◆ **WRITTEN EXERCISE**
Transcribe the following material line by line, with no changes.

_ _ _ _

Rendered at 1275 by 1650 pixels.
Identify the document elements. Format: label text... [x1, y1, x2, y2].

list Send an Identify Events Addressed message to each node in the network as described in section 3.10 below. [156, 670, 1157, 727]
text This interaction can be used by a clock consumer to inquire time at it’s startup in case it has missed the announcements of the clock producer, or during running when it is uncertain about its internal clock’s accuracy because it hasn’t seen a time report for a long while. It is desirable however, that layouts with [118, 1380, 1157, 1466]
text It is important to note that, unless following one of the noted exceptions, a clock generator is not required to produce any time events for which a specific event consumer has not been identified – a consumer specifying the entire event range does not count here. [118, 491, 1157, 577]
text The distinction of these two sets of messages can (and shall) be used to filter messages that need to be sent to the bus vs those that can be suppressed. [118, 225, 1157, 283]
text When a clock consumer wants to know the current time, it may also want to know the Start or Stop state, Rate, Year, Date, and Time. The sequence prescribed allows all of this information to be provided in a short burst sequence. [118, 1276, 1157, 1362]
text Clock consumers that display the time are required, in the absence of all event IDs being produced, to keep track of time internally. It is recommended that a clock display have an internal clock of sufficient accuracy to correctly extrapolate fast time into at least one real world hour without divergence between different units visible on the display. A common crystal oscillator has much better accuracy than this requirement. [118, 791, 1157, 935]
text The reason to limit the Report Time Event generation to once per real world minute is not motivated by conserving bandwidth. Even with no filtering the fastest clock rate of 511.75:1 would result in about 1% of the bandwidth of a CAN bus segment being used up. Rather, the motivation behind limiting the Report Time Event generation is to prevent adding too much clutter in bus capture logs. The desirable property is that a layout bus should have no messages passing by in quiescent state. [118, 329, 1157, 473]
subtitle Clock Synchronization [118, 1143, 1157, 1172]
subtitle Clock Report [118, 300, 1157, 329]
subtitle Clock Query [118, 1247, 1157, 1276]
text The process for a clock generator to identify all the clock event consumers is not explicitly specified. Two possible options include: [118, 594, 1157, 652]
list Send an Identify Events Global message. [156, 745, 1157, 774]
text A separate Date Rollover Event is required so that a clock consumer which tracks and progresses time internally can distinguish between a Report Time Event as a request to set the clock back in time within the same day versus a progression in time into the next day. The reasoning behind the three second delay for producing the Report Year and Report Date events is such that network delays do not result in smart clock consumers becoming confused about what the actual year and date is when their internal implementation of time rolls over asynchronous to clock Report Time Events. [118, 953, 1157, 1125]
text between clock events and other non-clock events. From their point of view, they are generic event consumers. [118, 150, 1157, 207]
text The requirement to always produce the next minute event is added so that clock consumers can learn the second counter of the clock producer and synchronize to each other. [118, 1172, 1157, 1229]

_ _ _ _

◆ **IN RESPONSE**
Rendered at 1275 by 1650 pixels.
Identify the document elements. Format: label text... [x1, y1, x2, y2].

list Send an Identify Events Addressed message to each node in the network as described in section 3.10 below. [156, 670, 1157, 727]
text This interaction can be used by a clock consumer to inquire time at it’s startup in case it has missed the announcements of the clock producer, or during running when it is uncertain about its internal clock’s accuracy because it hasn’t seen a time report for a long while. It is desirable however, that layouts with [118, 1380, 1157, 1466]
text It is important to note that, unless following one of the noted exceptions, a clock generator is not required to produce any time events for which a specific event consumer has not been identified – a consumer specifying the entire event range does not count here. [118, 491, 1157, 577]
text The distinction of these two sets of messages can (and shall) be used to filter messages that need to be sent to the bus vs those that can be suppressed. [118, 225, 1157, 283]
text When a clock consumer wants to know the current time, it may also want to know the Start or Stop state, Rate, Year, Date, and Time. The sequence prescribed allows all of this information to be provided in a short burst sequence. [118, 1276, 1157, 1362]
text Clock consumers that display the time are required, in the absence of all event IDs being produced, to keep track of time internally. It is recommended that a clock display have an internal clock of sufficient accuracy to correctly extrapolate fast time into at least one real world hour without divergence between different units visible on the display. A common crystal oscillator has much better accuracy than this requirement. [118, 791, 1157, 935]
text The reason to limit the Report Time Event generation to once per real world minute is not motivated by conserving bandwidth. Even with no filtering the fastest clock rate of 511.75:1 would result in about 1% of the bandwidth of a CAN bus segment being used up. Rather, the motivation behind limiting the Report Time Event generation is to prevent adding too much clutter in bus capture logs. The desirable property is that a layout bus should have no messages passing by in quiescent state. [118, 329, 1157, 473]
subtitle Clock Synchronization [118, 1143, 1157, 1172]
subtitle Clock Report [118, 300, 1157, 329]
subtitle Clock Query [118, 1247, 1157, 1276]
text The process for a clock generator to identify all the clock event consumers is not explicitly specified. Two possible options include: [118, 594, 1157, 652]
list Send an Identify Events Global message. [156, 745, 1157, 774]
text A separate Date Rollover Event is required so that a clock consumer which tracks and progresses time internally can distinguish between a Report Time Event as a request to set the clock back in time within the same day versus a progression in time into the next day. The reasoning behind the three second delay for producing the Report Year and Report Date events is such that network delays do not result in smart clock consumers becoming confused about what the actual year and date is when their internal implementation of time rolls over asynchronous to clock Report Time Events. [118, 953, 1157, 1125]
text between clock events and other non-clock events. From their point of view, they are generic event consumers. [118, 150, 1157, 207]
text The requirement to always produce the next minute event is added so that clock consumers can learn the second counter of the clock producer and synchronize to each other. [118, 1172, 1157, 1229]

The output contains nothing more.